Task description:
Please copy the lines below exactly, from the first one through the line showing "water bottle: present [485,294,513,368]".
___ Information supplied ___
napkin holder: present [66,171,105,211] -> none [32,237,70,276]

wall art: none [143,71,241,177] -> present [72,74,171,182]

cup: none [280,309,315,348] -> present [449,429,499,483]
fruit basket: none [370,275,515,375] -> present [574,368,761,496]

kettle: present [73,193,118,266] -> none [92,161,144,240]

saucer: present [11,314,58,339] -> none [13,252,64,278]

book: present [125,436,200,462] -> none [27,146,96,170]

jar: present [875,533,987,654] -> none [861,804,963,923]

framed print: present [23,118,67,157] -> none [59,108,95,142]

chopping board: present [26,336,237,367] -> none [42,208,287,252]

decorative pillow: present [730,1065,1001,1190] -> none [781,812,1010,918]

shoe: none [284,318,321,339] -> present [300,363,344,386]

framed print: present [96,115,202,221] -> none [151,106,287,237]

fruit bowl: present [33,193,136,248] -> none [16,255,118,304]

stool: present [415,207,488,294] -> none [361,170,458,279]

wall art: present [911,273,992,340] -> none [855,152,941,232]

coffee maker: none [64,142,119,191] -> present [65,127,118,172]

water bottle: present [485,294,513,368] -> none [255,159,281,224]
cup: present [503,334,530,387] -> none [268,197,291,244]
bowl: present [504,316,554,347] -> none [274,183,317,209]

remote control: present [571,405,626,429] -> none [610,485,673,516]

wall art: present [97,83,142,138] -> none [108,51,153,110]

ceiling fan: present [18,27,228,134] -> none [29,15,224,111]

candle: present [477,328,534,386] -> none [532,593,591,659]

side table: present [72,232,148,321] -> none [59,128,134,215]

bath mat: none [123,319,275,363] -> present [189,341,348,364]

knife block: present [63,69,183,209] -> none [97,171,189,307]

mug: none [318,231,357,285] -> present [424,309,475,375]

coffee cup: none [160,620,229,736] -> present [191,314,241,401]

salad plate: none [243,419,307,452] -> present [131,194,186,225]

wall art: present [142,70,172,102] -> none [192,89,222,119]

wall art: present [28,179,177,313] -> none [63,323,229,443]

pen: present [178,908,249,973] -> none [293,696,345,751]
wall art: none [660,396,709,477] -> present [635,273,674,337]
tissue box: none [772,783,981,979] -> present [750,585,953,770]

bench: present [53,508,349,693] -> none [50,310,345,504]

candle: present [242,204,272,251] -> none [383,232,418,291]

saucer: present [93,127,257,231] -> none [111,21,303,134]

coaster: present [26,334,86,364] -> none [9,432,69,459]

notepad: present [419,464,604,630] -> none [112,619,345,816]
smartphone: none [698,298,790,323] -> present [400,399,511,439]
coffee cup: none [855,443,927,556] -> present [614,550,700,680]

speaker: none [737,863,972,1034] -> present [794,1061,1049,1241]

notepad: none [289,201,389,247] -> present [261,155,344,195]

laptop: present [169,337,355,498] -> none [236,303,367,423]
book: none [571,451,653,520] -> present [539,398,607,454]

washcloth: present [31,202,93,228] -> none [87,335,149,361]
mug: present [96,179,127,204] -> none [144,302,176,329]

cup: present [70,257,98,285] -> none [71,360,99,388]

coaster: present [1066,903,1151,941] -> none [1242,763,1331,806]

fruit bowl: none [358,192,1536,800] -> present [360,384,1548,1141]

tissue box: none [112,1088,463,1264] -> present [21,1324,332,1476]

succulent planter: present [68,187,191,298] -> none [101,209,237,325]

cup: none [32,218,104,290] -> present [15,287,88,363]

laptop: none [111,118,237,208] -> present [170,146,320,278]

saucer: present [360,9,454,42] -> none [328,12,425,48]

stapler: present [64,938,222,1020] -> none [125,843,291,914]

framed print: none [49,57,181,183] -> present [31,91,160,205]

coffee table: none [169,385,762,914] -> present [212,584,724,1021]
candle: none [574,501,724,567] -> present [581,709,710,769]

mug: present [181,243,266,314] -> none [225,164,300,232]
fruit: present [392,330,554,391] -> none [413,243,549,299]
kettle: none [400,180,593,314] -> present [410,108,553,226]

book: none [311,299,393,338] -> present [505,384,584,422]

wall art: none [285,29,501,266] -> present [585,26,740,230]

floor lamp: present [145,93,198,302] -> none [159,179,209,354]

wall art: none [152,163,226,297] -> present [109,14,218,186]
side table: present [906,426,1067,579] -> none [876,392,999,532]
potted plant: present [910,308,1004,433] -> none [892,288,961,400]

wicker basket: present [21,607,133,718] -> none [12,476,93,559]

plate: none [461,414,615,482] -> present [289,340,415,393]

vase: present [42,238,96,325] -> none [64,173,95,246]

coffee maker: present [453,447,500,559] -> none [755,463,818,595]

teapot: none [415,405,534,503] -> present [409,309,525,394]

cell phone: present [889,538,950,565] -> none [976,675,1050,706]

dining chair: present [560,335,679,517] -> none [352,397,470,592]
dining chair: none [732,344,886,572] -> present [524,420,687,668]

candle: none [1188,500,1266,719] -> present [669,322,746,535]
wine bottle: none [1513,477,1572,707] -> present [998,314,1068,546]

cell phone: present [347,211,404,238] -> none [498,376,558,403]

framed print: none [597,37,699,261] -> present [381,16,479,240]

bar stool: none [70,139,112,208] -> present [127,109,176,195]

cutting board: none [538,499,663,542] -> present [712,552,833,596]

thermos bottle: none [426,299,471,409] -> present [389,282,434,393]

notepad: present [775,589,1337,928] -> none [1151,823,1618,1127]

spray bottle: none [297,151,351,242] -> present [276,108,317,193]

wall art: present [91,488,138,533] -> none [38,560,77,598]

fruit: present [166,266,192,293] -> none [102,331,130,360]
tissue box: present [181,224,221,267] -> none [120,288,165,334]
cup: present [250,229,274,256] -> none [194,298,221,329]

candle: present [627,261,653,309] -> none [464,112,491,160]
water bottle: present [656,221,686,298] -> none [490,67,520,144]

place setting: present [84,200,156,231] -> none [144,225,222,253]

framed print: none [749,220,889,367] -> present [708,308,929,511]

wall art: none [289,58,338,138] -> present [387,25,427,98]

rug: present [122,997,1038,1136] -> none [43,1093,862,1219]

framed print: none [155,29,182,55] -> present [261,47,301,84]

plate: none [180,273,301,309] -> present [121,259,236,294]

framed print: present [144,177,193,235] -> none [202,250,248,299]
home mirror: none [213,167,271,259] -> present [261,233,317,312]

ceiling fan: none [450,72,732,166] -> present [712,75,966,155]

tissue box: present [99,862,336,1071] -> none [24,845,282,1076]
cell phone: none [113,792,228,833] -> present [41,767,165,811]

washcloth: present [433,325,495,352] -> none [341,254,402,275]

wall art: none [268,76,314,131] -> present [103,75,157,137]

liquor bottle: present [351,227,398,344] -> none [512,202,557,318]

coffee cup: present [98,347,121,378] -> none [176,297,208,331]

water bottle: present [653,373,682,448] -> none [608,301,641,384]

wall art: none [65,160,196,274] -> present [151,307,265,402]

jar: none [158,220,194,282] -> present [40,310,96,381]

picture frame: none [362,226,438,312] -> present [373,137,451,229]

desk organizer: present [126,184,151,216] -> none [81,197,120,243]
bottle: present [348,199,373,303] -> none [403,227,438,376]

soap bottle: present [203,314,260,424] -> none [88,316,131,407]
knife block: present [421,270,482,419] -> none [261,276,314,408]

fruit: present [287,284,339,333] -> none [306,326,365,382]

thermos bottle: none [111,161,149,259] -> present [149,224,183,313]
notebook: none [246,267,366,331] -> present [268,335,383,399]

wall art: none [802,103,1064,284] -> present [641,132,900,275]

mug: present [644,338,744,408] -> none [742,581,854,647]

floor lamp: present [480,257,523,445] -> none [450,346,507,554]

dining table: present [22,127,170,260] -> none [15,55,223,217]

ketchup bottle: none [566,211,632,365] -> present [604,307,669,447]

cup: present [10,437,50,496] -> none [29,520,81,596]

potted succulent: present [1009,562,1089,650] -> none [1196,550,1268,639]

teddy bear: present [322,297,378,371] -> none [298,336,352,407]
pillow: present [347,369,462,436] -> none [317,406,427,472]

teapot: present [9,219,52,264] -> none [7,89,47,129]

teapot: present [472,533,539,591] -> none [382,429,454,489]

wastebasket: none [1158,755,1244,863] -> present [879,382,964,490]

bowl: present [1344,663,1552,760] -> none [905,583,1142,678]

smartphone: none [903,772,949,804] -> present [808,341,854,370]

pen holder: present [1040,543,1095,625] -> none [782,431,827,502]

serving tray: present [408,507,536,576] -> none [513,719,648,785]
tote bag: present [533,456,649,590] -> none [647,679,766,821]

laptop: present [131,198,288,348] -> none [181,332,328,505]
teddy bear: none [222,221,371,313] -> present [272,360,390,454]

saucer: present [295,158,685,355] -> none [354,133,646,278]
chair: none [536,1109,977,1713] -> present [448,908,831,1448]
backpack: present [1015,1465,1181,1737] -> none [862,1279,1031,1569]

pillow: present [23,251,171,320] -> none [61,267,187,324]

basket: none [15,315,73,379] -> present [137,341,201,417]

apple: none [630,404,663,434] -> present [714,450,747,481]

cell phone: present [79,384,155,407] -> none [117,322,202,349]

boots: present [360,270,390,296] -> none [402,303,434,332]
___
Result of this task:
napkin holder: present [66,171,105,211] -> none [32,237,70,276]

wall art: none [143,71,241,177] -> present [72,74,171,182]

cup: none [280,309,315,348] -> present [449,429,499,483]
fruit basket: none [370,275,515,375] -> present [574,368,761,496]

kettle: present [73,193,118,266] -> none [92,161,144,240]

saucer: present [11,314,58,339] -> none [13,252,64,278]

book: present [125,436,200,462] -> none [27,146,96,170]

jar: present [875,533,987,654] -> none [861,804,963,923]

framed print: present [23,118,67,157] -> none [59,108,95,142]

chopping board: present [26,336,237,367] -> none [42,208,287,252]

decorative pillow: present [730,1065,1001,1190] -> none [781,812,1010,918]

shoe: none [284,318,321,339] -> present [300,363,344,386]

framed print: present [96,115,202,221] -> none [151,106,287,237]

fruit bowl: present [33,193,136,248] -> none [16,255,118,304]

stool: present [415,207,488,294] -> none [361,170,458,279]

wall art: present [911,273,992,340] -> none [855,152,941,232]

coffee maker: none [64,142,119,191] -> present [65,127,118,172]

water bottle: present [485,294,513,368] -> none [255,159,281,224]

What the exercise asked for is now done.